PROBLEM REQUIREMENTS ::
Repeat the data below word for word.

BEGIN TASK MATERIAL

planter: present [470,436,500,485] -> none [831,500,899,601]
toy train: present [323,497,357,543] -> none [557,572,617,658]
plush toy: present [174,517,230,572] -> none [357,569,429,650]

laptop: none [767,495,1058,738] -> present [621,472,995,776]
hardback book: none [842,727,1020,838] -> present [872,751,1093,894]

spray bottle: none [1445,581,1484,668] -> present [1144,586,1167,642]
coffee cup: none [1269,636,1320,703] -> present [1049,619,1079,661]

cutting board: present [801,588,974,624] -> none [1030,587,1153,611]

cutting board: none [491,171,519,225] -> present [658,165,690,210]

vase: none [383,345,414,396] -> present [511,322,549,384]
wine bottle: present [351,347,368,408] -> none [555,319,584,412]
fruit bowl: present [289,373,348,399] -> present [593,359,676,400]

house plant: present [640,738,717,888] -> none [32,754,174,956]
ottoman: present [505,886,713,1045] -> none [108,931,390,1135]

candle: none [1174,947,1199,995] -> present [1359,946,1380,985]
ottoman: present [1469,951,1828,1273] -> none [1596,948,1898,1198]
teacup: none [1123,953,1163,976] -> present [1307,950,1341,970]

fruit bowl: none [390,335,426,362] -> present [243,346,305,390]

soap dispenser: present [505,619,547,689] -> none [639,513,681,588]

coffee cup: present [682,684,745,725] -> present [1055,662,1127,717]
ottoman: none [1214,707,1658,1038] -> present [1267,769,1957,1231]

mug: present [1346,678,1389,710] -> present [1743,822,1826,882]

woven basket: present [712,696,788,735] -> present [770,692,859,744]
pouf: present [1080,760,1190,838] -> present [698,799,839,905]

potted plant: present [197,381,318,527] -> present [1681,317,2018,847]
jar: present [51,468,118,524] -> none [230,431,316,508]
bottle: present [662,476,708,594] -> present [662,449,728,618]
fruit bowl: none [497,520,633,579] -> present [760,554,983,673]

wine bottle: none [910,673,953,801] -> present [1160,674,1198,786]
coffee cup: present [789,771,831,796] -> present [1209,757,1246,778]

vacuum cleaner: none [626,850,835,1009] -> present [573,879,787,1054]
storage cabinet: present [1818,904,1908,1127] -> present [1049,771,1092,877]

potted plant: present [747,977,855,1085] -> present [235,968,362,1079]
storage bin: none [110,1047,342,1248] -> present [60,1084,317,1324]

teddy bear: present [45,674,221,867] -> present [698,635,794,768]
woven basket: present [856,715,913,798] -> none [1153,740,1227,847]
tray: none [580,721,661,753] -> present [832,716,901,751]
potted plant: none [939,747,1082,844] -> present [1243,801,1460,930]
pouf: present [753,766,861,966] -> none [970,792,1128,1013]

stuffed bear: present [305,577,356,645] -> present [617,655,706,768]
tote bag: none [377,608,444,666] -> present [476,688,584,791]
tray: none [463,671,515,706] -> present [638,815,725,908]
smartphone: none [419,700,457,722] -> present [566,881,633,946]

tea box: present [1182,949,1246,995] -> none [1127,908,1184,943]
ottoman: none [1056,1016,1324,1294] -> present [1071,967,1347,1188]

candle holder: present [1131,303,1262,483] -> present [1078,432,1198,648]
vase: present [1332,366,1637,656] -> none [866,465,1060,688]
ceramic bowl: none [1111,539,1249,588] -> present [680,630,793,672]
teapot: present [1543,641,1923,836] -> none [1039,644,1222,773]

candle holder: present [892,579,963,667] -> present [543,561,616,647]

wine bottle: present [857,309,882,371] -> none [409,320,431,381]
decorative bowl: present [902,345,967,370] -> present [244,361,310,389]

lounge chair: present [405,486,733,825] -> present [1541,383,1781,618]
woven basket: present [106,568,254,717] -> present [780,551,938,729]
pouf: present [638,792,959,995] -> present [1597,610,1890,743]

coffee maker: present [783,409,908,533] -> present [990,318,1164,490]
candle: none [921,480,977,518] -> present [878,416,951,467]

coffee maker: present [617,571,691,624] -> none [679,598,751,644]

END TASK MATERIAL

OUTPUT BELOW ::
planter: present [470,436,500,485] -> none [831,500,899,601]
toy train: present [323,497,357,543] -> none [557,572,617,658]
plush toy: present [174,517,230,572] -> none [357,569,429,650]

laptop: none [767,495,1058,738] -> present [621,472,995,776]
hardback book: none [842,727,1020,838] -> present [872,751,1093,894]

spray bottle: none [1445,581,1484,668] -> present [1144,586,1167,642]
coffee cup: none [1269,636,1320,703] -> present [1049,619,1079,661]

cutting board: present [801,588,974,624] -> none [1030,587,1153,611]

cutting board: none [491,171,519,225] -> present [658,165,690,210]

vase: none [383,345,414,396] -> present [511,322,549,384]
wine bottle: present [351,347,368,408] -> none [555,319,584,412]
fruit bowl: present [289,373,348,399] -> present [593,359,676,400]

house plant: present [640,738,717,888] -> none [32,754,174,956]
ottoman: present [505,886,713,1045] -> none [108,931,390,1135]

candle: none [1174,947,1199,995] -> present [1359,946,1380,985]
ottoman: present [1469,951,1828,1273] -> none [1596,948,1898,1198]
teacup: none [1123,953,1163,976] -> present [1307,950,1341,970]

fruit bowl: none [390,335,426,362] -> present [243,346,305,390]

soap dispenser: present [505,619,547,689] -> none [639,513,681,588]

coffee cup: present [682,684,745,725] -> present [1055,662,1127,717]
ottoman: none [1214,707,1658,1038] -> present [1267,769,1957,1231]

mug: present [1346,678,1389,710] -> present [1743,822,1826,882]

woven basket: present [712,696,788,735] -> present [770,692,859,744]
pouf: present [1080,760,1190,838] -> present [698,799,839,905]

potted plant: present [197,381,318,527] -> present [1681,317,2018,847]
jar: present [51,468,118,524] -> none [230,431,316,508]
bottle: present [662,476,708,594] -> present [662,449,728,618]
fruit bowl: none [497,520,633,579] -> present [760,554,983,673]

wine bottle: none [910,673,953,801] -> present [1160,674,1198,786]
coffee cup: present [789,771,831,796] -> present [1209,757,1246,778]

vacuum cleaner: none [626,850,835,1009] -> present [573,879,787,1054]
storage cabinet: present [1818,904,1908,1127] -> present [1049,771,1092,877]

potted plant: present [747,977,855,1085] -> present [235,968,362,1079]
storage bin: none [110,1047,342,1248] -> present [60,1084,317,1324]

teddy bear: present [45,674,221,867] -> present [698,635,794,768]
woven basket: present [856,715,913,798] -> none [1153,740,1227,847]
tray: none [580,721,661,753] -> present [832,716,901,751]
potted plant: none [939,747,1082,844] -> present [1243,801,1460,930]
pouf: present [753,766,861,966] -> none [970,792,1128,1013]

stuffed bear: present [305,577,356,645] -> present [617,655,706,768]
tote bag: none [377,608,444,666] -> present [476,688,584,791]
tray: none [463,671,515,706] -> present [638,815,725,908]
smartphone: none [419,700,457,722] -> present [566,881,633,946]

tea box: present [1182,949,1246,995] -> none [1127,908,1184,943]
ottoman: none [1056,1016,1324,1294] -> present [1071,967,1347,1188]

candle holder: present [1131,303,1262,483] -> present [1078,432,1198,648]
vase: present [1332,366,1637,656] -> none [866,465,1060,688]
ceramic bowl: none [1111,539,1249,588] -> present [680,630,793,672]
teapot: present [1543,641,1923,836] -> none [1039,644,1222,773]

candle holder: present [892,579,963,667] -> present [543,561,616,647]

wine bottle: present [857,309,882,371] -> none [409,320,431,381]
decorative bowl: present [902,345,967,370] -> present [244,361,310,389]

lounge chair: present [405,486,733,825] -> present [1541,383,1781,618]
woven basket: present [106,568,254,717] -> present [780,551,938,729]
pouf: present [638,792,959,995] -> present [1597,610,1890,743]

coffee maker: present [783,409,908,533] -> present [990,318,1164,490]
candle: none [921,480,977,518] -> present [878,416,951,467]

coffee maker: present [617,571,691,624] -> none [679,598,751,644]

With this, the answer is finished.